***** Data shown *****

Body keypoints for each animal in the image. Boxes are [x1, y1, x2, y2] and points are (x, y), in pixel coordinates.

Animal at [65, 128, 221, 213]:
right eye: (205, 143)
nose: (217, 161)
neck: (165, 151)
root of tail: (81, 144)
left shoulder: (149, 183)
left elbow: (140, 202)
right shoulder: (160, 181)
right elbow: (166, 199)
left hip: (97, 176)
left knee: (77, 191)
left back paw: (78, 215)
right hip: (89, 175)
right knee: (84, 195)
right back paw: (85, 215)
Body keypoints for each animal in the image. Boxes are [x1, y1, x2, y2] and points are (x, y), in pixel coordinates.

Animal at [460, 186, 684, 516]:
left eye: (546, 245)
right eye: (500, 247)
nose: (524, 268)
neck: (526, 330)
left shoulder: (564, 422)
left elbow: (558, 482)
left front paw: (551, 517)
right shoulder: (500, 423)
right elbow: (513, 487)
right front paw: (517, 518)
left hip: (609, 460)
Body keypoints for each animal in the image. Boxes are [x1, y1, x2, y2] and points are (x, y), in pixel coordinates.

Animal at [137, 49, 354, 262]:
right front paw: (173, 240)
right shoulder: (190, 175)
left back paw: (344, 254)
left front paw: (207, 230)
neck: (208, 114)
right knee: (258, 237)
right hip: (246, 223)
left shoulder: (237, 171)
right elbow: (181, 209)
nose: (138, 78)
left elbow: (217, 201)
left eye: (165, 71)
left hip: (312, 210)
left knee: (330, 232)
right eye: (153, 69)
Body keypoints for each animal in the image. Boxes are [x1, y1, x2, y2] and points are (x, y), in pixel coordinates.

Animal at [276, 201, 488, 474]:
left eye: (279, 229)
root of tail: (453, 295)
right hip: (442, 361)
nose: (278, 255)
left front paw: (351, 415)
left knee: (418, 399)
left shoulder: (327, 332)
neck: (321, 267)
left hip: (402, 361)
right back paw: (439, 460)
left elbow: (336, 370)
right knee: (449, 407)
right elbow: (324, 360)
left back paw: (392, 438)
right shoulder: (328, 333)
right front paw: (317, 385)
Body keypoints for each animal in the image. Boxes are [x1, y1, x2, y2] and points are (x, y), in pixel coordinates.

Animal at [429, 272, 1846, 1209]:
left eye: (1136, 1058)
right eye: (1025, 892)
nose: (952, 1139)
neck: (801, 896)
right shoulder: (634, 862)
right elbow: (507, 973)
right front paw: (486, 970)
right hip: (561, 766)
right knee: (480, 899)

*****
***** Data shown *****

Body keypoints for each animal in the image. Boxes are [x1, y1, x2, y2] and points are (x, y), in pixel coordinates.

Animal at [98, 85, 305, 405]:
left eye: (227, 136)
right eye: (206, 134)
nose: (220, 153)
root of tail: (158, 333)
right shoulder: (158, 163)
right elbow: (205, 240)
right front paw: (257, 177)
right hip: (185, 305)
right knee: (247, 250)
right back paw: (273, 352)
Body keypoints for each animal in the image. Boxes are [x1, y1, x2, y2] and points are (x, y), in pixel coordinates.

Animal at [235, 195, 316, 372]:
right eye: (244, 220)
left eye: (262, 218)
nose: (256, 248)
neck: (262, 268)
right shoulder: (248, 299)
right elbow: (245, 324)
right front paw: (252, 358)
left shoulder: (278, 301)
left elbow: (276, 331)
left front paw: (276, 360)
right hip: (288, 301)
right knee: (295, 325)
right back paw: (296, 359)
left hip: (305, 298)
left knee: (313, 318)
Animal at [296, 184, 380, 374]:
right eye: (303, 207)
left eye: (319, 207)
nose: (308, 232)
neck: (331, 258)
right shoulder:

*****

Prompt – Which lines of the data include the string "root"? Find them and copy each one.

Exercise response –
root of tail: (81, 144)
root of tail: (453, 295)
root of tail: (158, 333)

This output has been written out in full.